The strict method will return the folder size directly, but throw an error if it encounters any read errors.

This method is great if you need a very accurate number. You will have to implement some sort of error handling to use it reliably.

Options

Any of the three methods can also take an options object:

getFolderSize(
  '/path/to/folder', 
  {
    ignore: /pattern/,
    fs: customFS,
  }
)

The ignore option takes a regex pattern. Any file or folder with a path that matches the pattern will not be counted in the total folder size.

The fs option allows you to pass a different filesystem handler, such as memfs, that will be used to read the folder size. The filesystem handler must incorporate lstat and readdir promise functions.

CLI tool

You can run this module from your command line:

get-folder-size --folder="/my/folder" --ignore="node_modules"

The optional ignore statement takes a regex pattern.

FAQ

I don't care if I have a file or folder, I just want to get the size.

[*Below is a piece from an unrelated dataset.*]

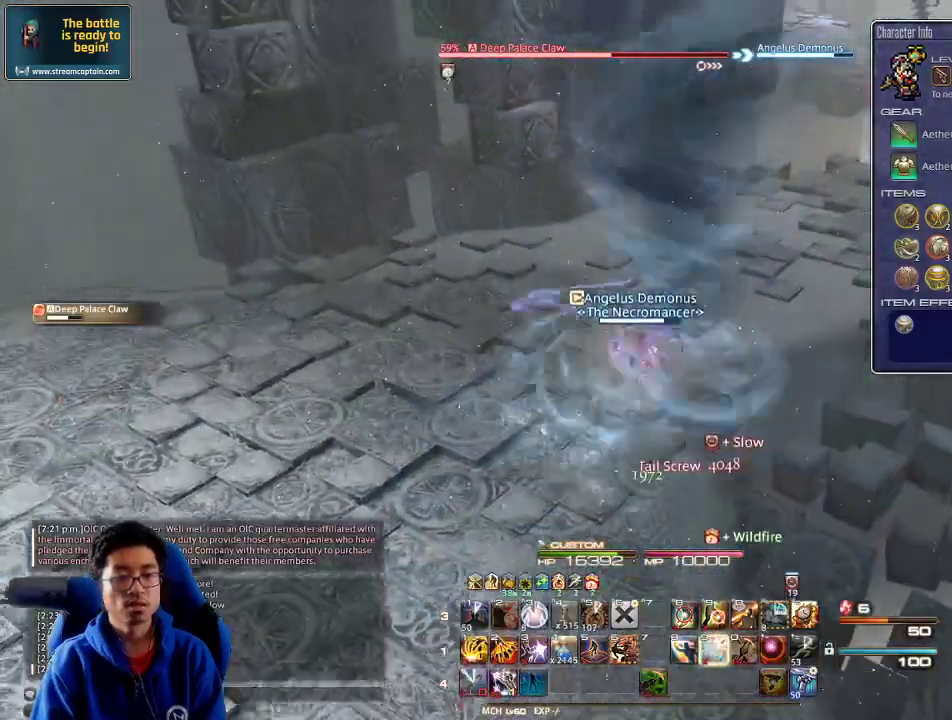
{"keys": ["9", "d", "w"], "events": [[100, "9", "up"], [167, "9", "down"], [233, "9", "up"], [300, "9", "down"], [300, "d", "down"], [400, "9", "up"], [467, "9", "down"]]}
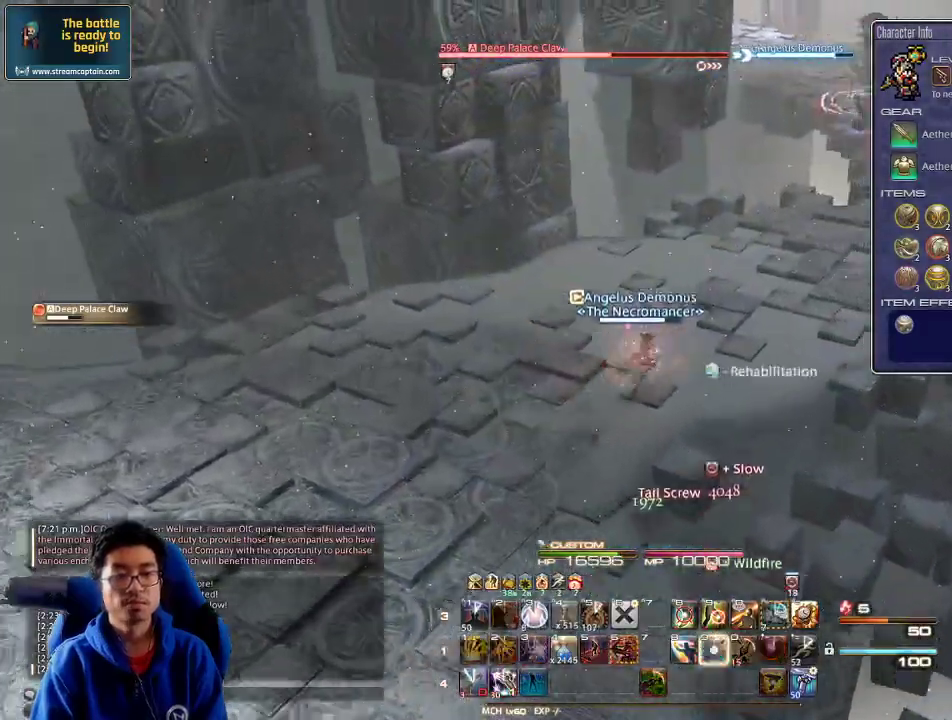
{"keys": ["9", "d", "w"], "events": [[67, "9", "up"], [133, "9", "down"], [233, "9", "up"], [300, "9", "down"], [367, "9", "up"], [433, "9", "down"]]}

If a file is passed to get-folder-size, it will simply return the size of the file. This means you can use it as a catch-all to get the size of any element in the filesystem.

Example:

import getItemSize from 'get-folder-size';

for(const path of [
  '/path/to/small/file.txt',
  '/path/to/small/folder/',
  '/path/to/large/file.js',
  '/path/to/large/folder/',
]){
  console.log(await getItemSize.strict(path));
}

// Console:
// 273
// 402
// 348614
// 674362319

Does it return actual size or size on disk?

This module calculates the actual folder size, and not the size on disk. Read about the difference here.

How do I use it?

This is a Node module. If you are not sure what that means, please check out one of the many great tutorials online, like nodejs.dev.

When you have Node set up, you can install get-folder-size from your command line with this command:

npm install get-folder-size

You can now import it into your JavaScript files, or you can use its command line interface (CLI).